All (good) science fiction writing asks questions; the biggest question behind Surface Detail must be, “What happens when we die?” and, more specifically, “Is the concept of Hell actually moral?” Considering the circumstances of my selection of this book, these were unusually pertinent questions.

Surface Detail is a Culture novel which builds on the heritage of the previous books, reiterating previously agreed concepts – Artificial Intelligence, having your mind-state backed up so that you can be ‘revented’ in the case of unexpected death – and develops them further, by asking how an atheist, pleasure-seeking civilisation like the Culture would react to the creation of Hell-style afterlives for the mind-states of the deceased to inhabit. We also follow Lededje, brought back to life having been murdered by her ‘master’, the extremely unpleasant Mr Joiler Veppers, in a quest for revenge. These strands will, of course, overlap and intertwine in time; I’d expect nothing else. It’s when and how they will come together for some kind of resolution that keeps me hooked.

I’m always fascinated by Banks’ world-building; it’s convincing and detailed without being overwhelming, and the same can be said for the new civilisations and technologies we encounter in Surface Detail. I loved the contrast between the Sichultian Enablement, still so capitalist and obsessed with ownership, and the technologically, but also ethically, advanced Culture; at one point Veppers, ever the intergalactic wideboy, tries to buy a ‘naval’ spaceship from an ally and is unable to comprehend that they’re just not for sale.

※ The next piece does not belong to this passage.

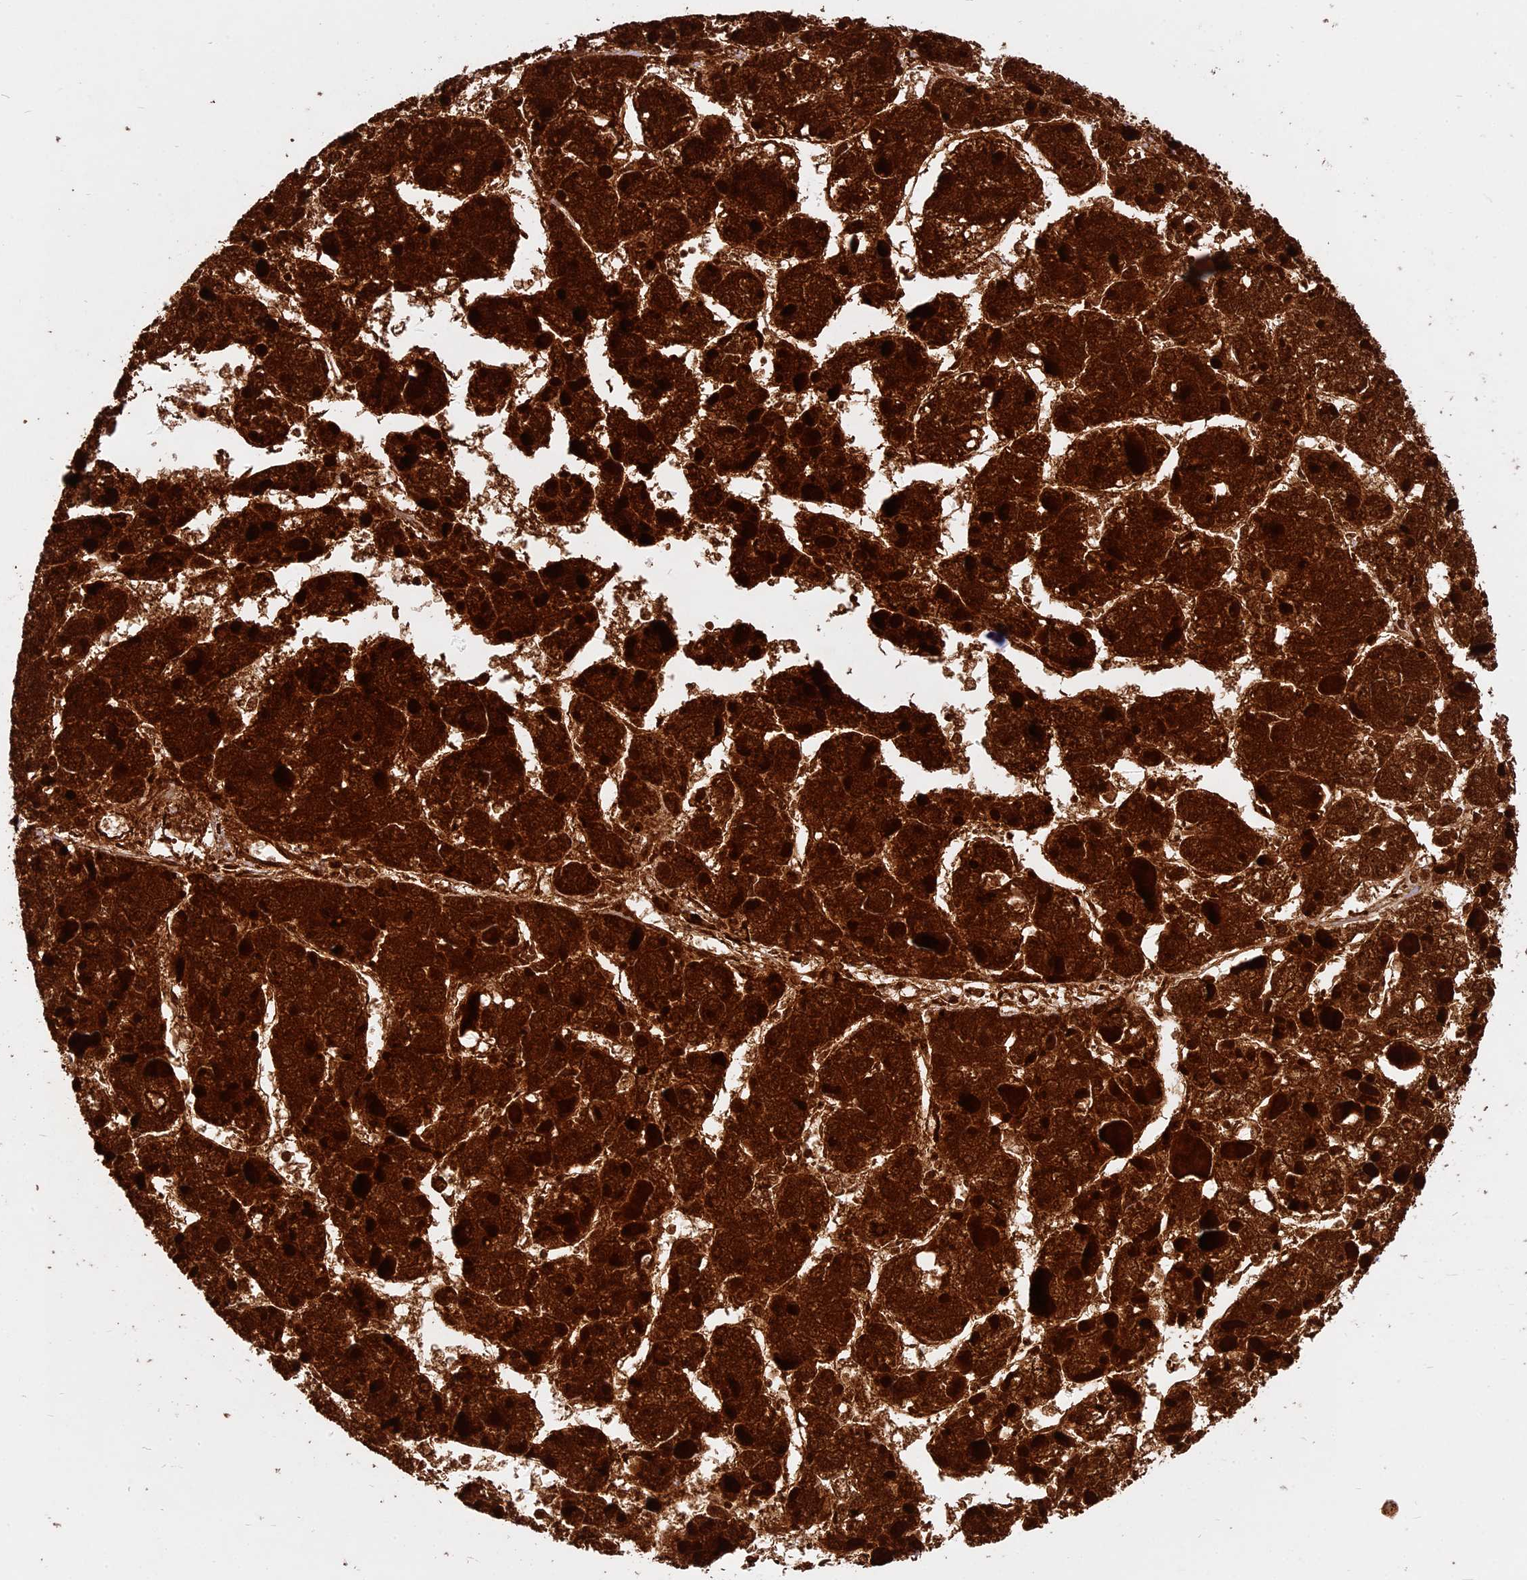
{"staining": {"intensity": "strong", "quantity": ">75%", "location": "cytoplasmic/membranous"}, "tissue": "liver cancer", "cell_type": "Tumor cells", "image_type": "cancer", "snomed": [{"axis": "morphology", "description": "Carcinoma, Hepatocellular, NOS"}, {"axis": "topography", "description": "Liver"}], "caption": "Immunohistochemical staining of human liver cancer reveals high levels of strong cytoplasmic/membranous protein positivity in approximately >75% of tumor cells.", "gene": "COX17", "patient": {"sex": "female", "age": 73}}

I was also really moved by the narrative strands following Prin and Chay, two Pavuleans on a mission to experience their civilisation’s Hell first hand and report back, exposing the abuse perpetrated by their government. It’s a heroic attempt with tragic consequences, inspiring admiration for their bravery and empathy with these strange, truly alien creatures, and the suffering they endure. It really does take a great degree of skill to make the reader well up reading about twin-trunks horse-like quadrupeds, but I found Prin and Chay just as ‘human’ as any of the other characters.

Of course, this wouldn’t be a Culture novel without the Minds, the artificially intelligent brains of the ships which in fact should the majority of the responsibility for ‘running’ the Culture and its various enterprises. We meet these Minds through their manifestations as avatars. The most interesting Minds, to me, have always been those who, by their actions, subvert the stated values of the Culture, some subtly and some with much theatricality and occasionally some colourful swearing. The avatar of the Abominator-class picket ship Falling Outside The Normal Moral Constraints, called Av Demeisen, is a prime example of this – witty, charismatic, dangerous but ultimately a fantastic ally. And really, if the name of that ship doesn’t convince you to read this book, I don’t know what will.

For my next BanksRead, I think I’m going to go back to the start (for me, at least) and reread The Crow Road. But this was a fantastic way to get back into Banks, and to really appreciate the dark humour, the philosophical depth and the prose skill of a brilliant writer.

Surface Detail is published by Orbit.

Kate Neilan
@magic_kitten

3 Replies to “BanksRead Review: Surface Detail, by Iain M Banks”

  1. Kate, thank you for the link and taking part in the BanksRead Forum. Lovely review above – this is one of his SF novels I haven’t read yet, but it sounds like I’ll enjoy it a lot. I confess I haven’t actually read one of his SF novels since 2008 when I re-read ‘Player of games’ for book group – I have some Banksian SF catching up to do!

  2. One of the great things about Iain Banks, apart from wit, intelligence, story-telling ability etc, is that he always does something different and unexpected. Every book you think- however did he come up with that!!! And yet he does it again and again. In this case it is as you say Kate the creation of a (very convincing) hell, and a reworking of ancient questions around that, such as can you maintain a moral and good society , or even any sort of society, by a contained (very very tiny!!) act of evil. I first came across it in an Ursula LeGuin short story, The ones who walk away from Omelas, but I believe it goes right back to Plato. Iain isn’t as subtle as Ursula, but he writes with a savage relish! I miss him already and trust he finds the heaven he doesn’t believe in.